PROBLEM TO WORK ON: Where a line below holds the string "Mechanisms", that line goes into the answer.

Collected data
┌──
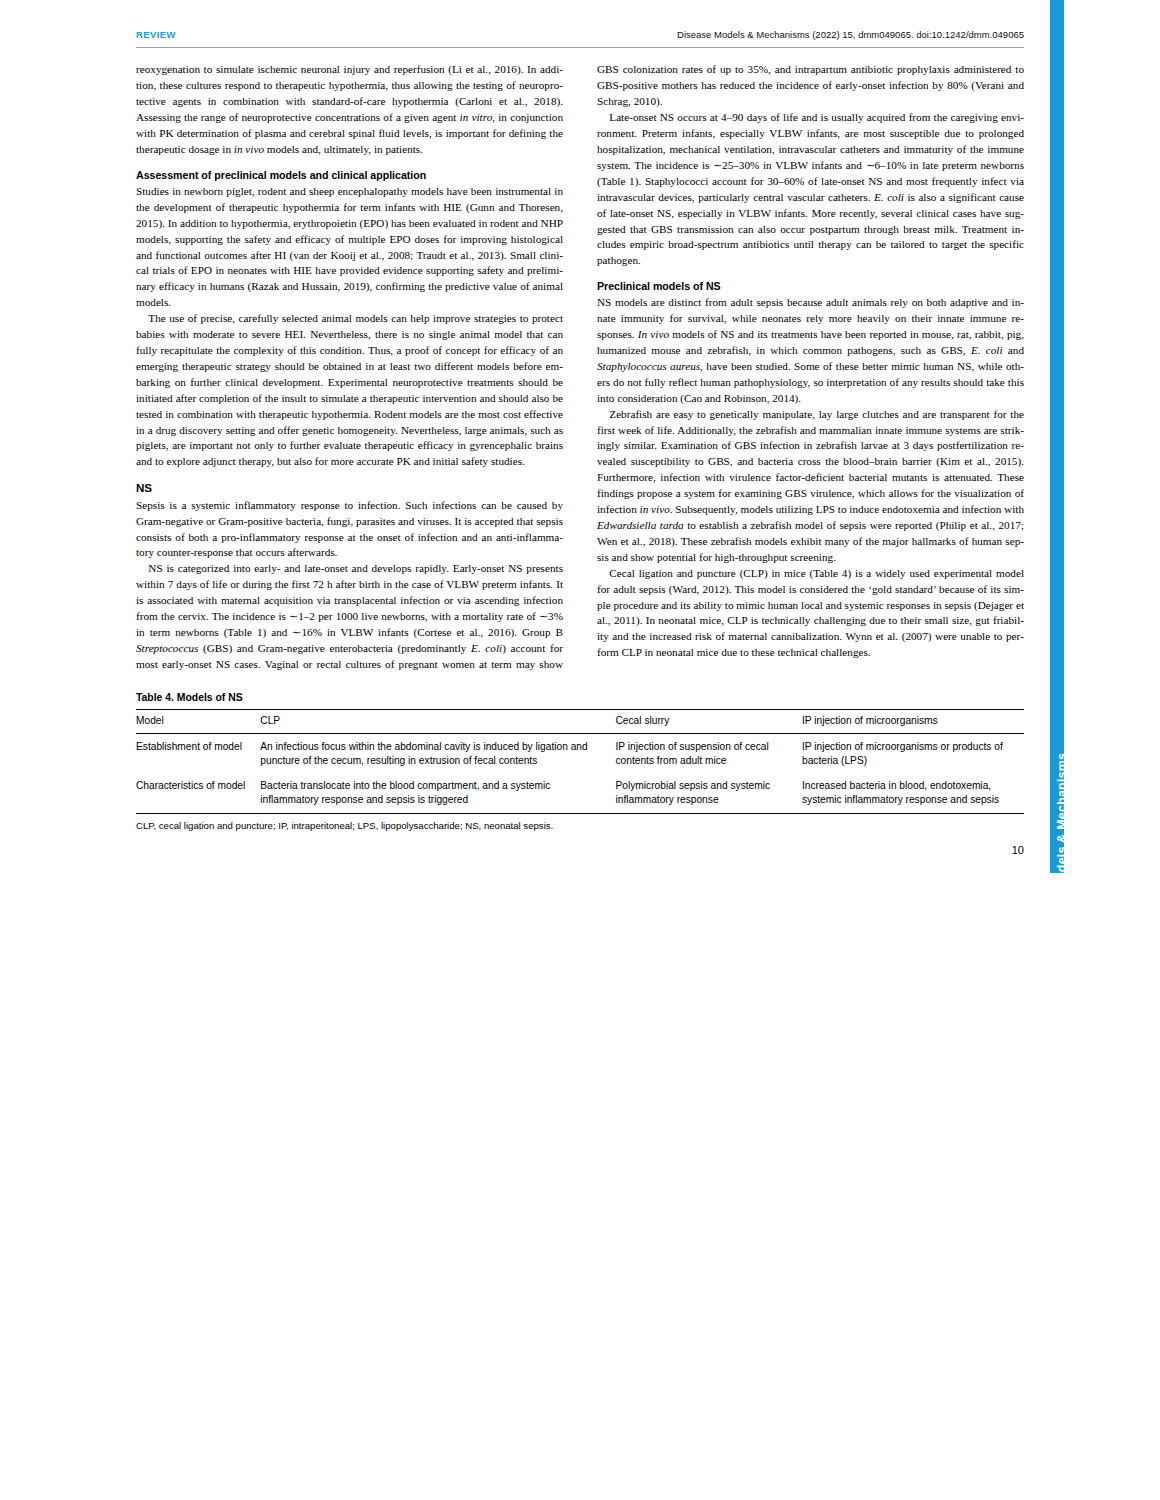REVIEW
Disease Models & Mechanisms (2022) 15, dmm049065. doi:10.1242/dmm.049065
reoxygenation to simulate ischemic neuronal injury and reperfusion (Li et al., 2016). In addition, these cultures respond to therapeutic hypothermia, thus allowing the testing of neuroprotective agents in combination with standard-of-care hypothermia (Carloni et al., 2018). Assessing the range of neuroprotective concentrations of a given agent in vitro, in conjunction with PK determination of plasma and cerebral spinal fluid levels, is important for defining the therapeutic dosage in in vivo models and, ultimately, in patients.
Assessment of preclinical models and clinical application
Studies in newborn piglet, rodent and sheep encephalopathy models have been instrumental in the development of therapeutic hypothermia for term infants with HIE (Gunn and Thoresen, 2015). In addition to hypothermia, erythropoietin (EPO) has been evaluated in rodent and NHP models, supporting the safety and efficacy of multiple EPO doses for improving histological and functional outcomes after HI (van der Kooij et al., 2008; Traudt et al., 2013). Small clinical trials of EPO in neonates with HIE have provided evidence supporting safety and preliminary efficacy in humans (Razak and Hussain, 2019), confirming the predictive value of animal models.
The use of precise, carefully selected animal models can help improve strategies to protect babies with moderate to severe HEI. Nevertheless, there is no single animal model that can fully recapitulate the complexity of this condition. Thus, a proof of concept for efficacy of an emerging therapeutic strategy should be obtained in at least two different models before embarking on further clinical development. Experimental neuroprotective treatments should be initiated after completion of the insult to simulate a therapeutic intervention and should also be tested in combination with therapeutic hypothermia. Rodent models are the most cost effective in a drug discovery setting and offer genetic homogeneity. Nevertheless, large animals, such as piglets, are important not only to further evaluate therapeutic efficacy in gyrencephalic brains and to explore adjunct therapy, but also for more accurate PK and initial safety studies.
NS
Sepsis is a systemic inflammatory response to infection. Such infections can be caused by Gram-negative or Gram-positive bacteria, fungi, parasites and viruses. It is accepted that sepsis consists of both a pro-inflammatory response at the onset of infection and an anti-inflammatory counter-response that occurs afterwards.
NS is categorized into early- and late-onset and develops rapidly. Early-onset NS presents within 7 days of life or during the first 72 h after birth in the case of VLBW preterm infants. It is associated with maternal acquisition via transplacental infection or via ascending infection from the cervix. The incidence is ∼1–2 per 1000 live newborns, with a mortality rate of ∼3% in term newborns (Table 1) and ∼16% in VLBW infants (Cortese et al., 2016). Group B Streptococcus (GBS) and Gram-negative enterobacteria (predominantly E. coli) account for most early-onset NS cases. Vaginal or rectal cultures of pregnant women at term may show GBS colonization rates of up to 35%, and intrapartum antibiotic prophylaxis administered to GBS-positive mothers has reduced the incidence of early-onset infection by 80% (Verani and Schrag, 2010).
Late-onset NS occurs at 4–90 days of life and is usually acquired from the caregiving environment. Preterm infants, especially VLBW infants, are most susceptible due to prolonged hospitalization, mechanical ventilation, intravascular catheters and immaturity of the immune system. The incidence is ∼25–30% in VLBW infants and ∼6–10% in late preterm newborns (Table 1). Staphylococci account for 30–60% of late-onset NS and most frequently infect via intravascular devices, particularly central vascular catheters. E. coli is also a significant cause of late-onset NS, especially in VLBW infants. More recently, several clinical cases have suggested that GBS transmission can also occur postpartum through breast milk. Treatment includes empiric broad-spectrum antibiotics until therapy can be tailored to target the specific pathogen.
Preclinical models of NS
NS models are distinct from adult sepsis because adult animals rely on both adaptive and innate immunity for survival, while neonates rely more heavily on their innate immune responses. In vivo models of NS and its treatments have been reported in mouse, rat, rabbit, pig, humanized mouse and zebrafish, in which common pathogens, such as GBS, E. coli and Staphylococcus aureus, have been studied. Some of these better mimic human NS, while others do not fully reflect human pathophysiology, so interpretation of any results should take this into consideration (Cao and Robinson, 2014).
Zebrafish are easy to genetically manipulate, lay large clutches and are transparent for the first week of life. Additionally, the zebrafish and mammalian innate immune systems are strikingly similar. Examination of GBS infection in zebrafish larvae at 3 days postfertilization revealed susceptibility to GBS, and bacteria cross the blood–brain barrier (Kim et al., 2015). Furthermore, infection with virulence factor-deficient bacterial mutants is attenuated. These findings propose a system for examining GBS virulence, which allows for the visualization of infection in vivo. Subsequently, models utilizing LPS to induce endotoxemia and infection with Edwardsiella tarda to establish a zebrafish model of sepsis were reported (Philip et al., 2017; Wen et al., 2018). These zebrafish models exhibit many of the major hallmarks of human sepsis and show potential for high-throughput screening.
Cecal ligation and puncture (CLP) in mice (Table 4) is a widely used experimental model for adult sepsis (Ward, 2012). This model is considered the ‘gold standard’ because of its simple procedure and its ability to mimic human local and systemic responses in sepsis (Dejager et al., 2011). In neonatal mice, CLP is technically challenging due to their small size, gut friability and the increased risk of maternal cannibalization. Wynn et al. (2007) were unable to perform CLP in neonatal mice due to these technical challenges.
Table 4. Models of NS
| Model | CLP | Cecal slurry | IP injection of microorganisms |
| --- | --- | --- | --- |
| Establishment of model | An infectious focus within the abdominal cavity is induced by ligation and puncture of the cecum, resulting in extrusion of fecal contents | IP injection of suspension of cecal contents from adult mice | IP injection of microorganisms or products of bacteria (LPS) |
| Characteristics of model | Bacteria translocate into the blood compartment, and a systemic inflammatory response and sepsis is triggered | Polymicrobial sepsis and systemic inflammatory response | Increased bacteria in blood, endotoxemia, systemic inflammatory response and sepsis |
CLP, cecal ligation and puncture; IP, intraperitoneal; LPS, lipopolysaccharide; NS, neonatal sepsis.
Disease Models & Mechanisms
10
└──
TASK SOLUTION:
Disease Models & Mechanisms (2022) 15, dmm049065. doi:10.1242/dmm.049065
Disease Models & Mechanisms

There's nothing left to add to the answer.